WHAT YOU WILL DO>
An exact transcription of all the records, free of pictures, is the expected answer.

---- EXERCISE DATA

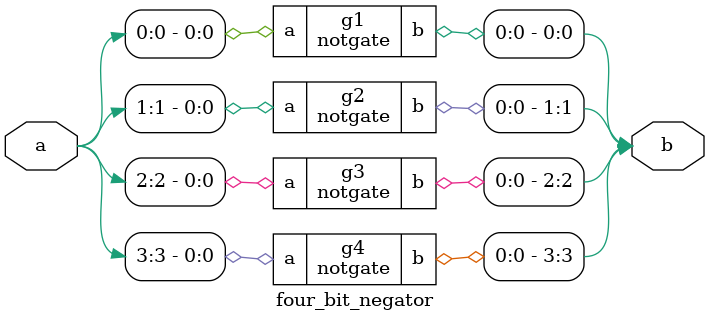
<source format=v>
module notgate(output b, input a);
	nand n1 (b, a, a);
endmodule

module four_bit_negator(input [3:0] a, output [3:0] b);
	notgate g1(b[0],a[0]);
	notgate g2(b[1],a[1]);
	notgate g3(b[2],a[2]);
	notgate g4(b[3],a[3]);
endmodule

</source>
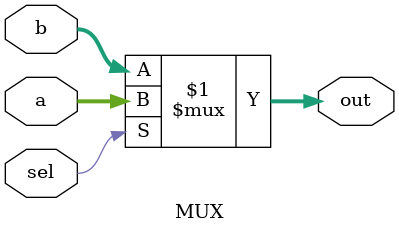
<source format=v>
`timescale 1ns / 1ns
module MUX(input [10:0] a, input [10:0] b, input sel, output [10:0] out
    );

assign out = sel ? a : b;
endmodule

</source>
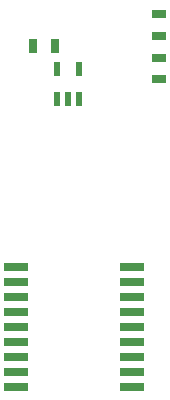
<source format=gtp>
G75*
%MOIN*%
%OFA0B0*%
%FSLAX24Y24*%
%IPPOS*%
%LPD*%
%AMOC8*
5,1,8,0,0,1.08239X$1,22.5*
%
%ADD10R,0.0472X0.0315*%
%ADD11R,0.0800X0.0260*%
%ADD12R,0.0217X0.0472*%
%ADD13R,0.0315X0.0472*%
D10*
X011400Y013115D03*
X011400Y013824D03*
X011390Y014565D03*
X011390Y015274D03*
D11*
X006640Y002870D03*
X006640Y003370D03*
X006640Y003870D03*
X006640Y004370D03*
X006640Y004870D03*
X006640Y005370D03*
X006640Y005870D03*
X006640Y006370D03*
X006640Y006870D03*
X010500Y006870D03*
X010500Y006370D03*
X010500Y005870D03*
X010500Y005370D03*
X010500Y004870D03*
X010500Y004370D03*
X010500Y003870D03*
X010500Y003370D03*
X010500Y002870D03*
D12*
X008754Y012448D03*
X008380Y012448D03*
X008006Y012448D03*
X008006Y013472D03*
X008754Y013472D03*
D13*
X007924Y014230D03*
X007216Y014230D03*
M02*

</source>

--------

RESPONSE TO THIS TASK>
<source format=v>
module notgate(output b, input a);
	nand n1 (b, a, a);
endmodule

module four_bit_negator(input [3:0] a, output [3:0] b);
	notgate g1(b[0],a[0]);
	notgate g2(b[1],a[1]);
	notgate g3(b[2],a[2]);
	notgate g4(b[3],a[3]);
endmodule

</source>
<source format=v>
`timescale 1ns / 1ns
module MUX(input [10:0] a, input [10:0] b, input sel, output [10:0] out
    );

assign out = sel ? a : b;
endmodule

</source>
<source format=gtp>
G75*
%MOIN*%
%OFA0B0*%
%FSLAX24Y24*%
%IPPOS*%
%LPD*%
%AMOC8*
5,1,8,0,0,1.08239X$1,22.5*
%
%ADD10R,0.0472X0.0315*%
%ADD11R,0.0800X0.0260*%
%ADD12R,0.0217X0.0472*%
%ADD13R,0.0315X0.0472*%
D10*
X011400Y013115D03*
X011400Y013824D03*
X011390Y014565D03*
X011390Y015274D03*
D11*
X006640Y002870D03*
X006640Y003370D03*
X006640Y003870D03*
X006640Y004370D03*
X006640Y004870D03*
X006640Y005370D03*
X006640Y005870D03*
X006640Y006370D03*
X006640Y006870D03*
X010500Y006870D03*
X010500Y006370D03*
X010500Y005870D03*
X010500Y005370D03*
X010500Y004870D03*
X010500Y004370D03*
X010500Y003870D03*
X010500Y003370D03*
X010500Y002870D03*
D12*
X008754Y012448D03*
X008380Y012448D03*
X008006Y012448D03*
X008006Y013472D03*
X008754Y013472D03*
D13*
X007924Y014230D03*
X007216Y014230D03*
M02*

</source>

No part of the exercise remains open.